### Data provided
[Start of Attachment]

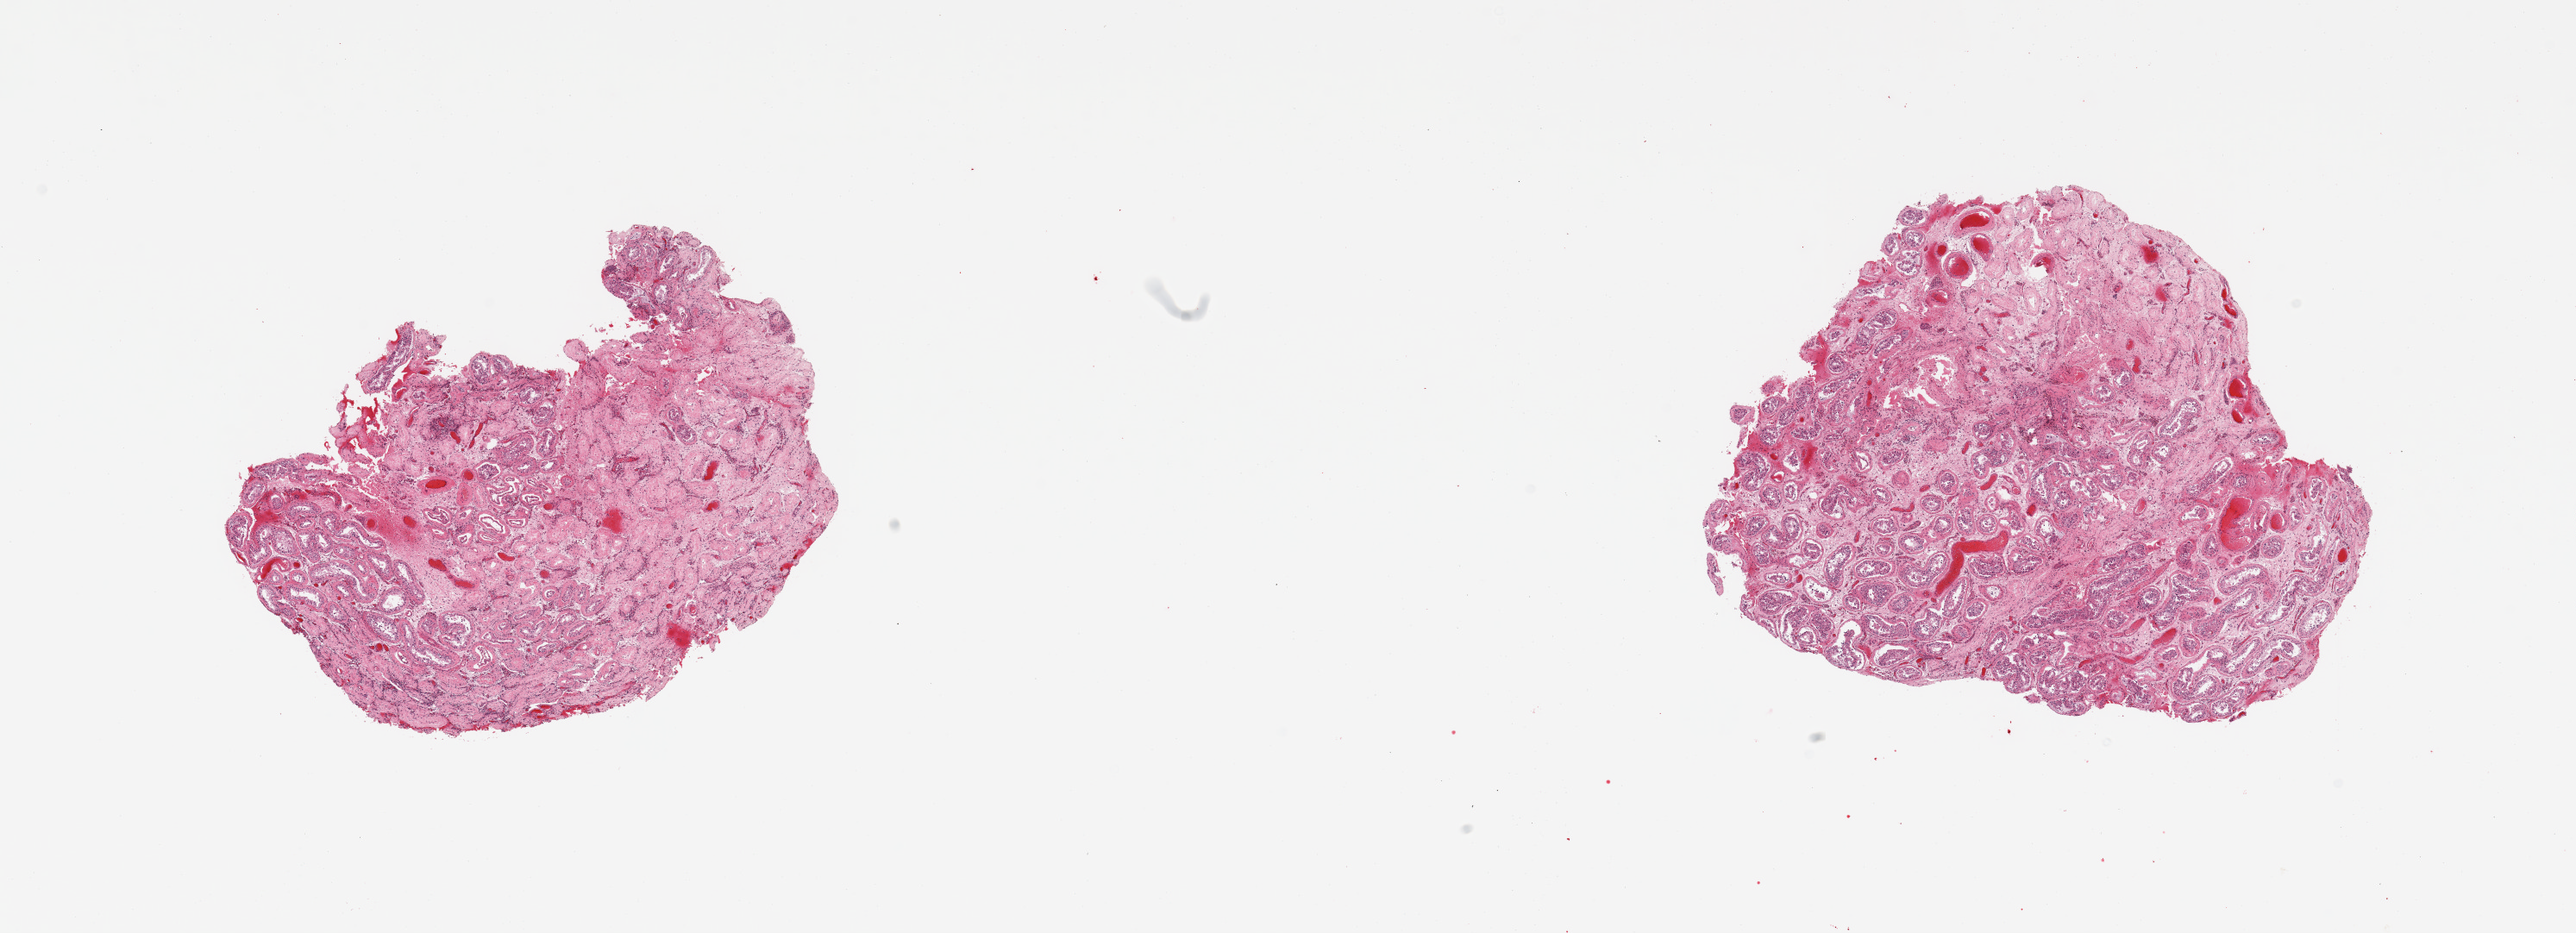
Digitized H&E-stained section, brightfield — a low-resolution overview of the entire scanned area, about 23.6 x 8.6 mm (slide scanned at 20x). PAXgene-fixed paraffin-embedded (PFPE) section. Sampled site (target tissue): testis. Tissue donor sample.
• pathologist's review note for this sample: 2 pieces; extensively hyalinized, minimal spermatogenesis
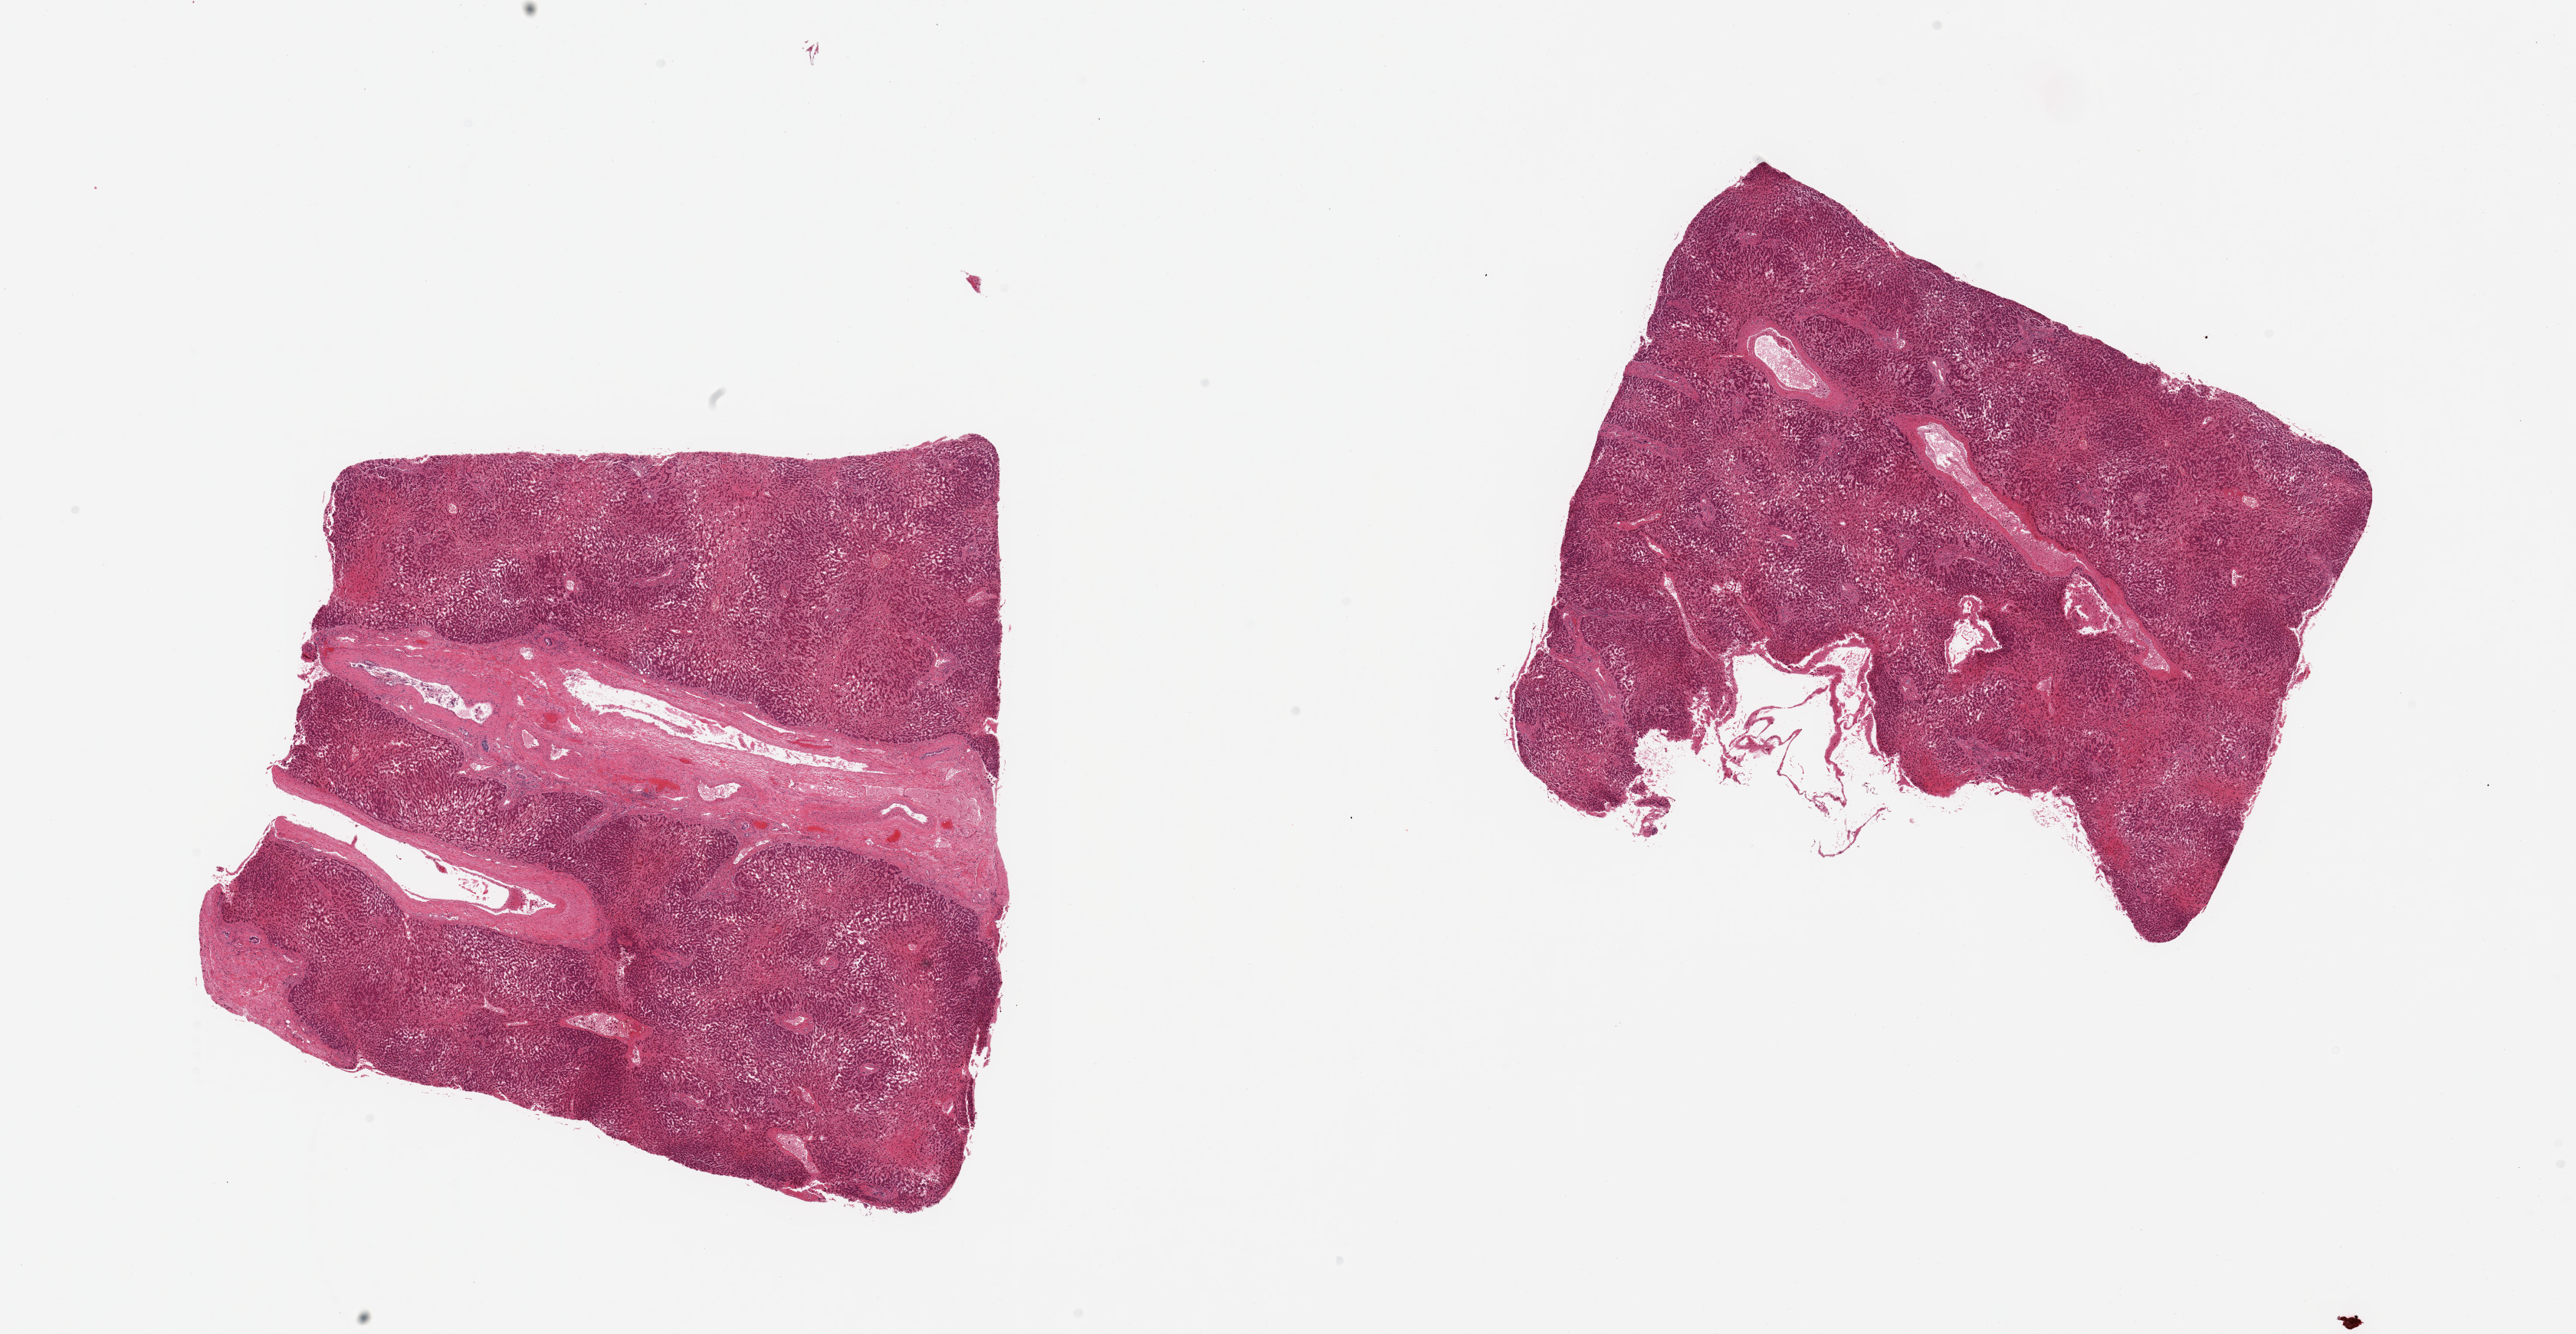
Hematoxylin and eosin (H&E) whole-slide image, a low-resolution overview of the entire scanned area, about 26.6 x 13.8 mm (acquisition: 20x scan); PAXgene-fixed, paraffin-embedded tissue; section of liver (target tissue); donor tissue sample. Donor sex: male.
Pathologist's review note for this sample: 2 pieces; severe central congestion & atrophy.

[End of Attachment]

### What this task involves
The expected answer is every line in the data above that carries the string "section".

### Answer box
Digitized H&E-stained section, brightfield — a low-resolution overview of the entire scanned area, about 23.6 x 8.6 mm (slide scanned at 20x). PAXgene-fixed paraffin-embedded (PFPE) section. Sampled site (target tissue): testis. Tissue donor sample.
Hematoxylin and eosin (H&E) whole-slide image, a low-resolution overview of the entire scanned area, about 26.6 x 13.8 mm (acquisition: 20x scan); PAXgene-fixed, paraffin-embedded tissue; section of liver (target tissue); donor tissue sample. Donor sex: male.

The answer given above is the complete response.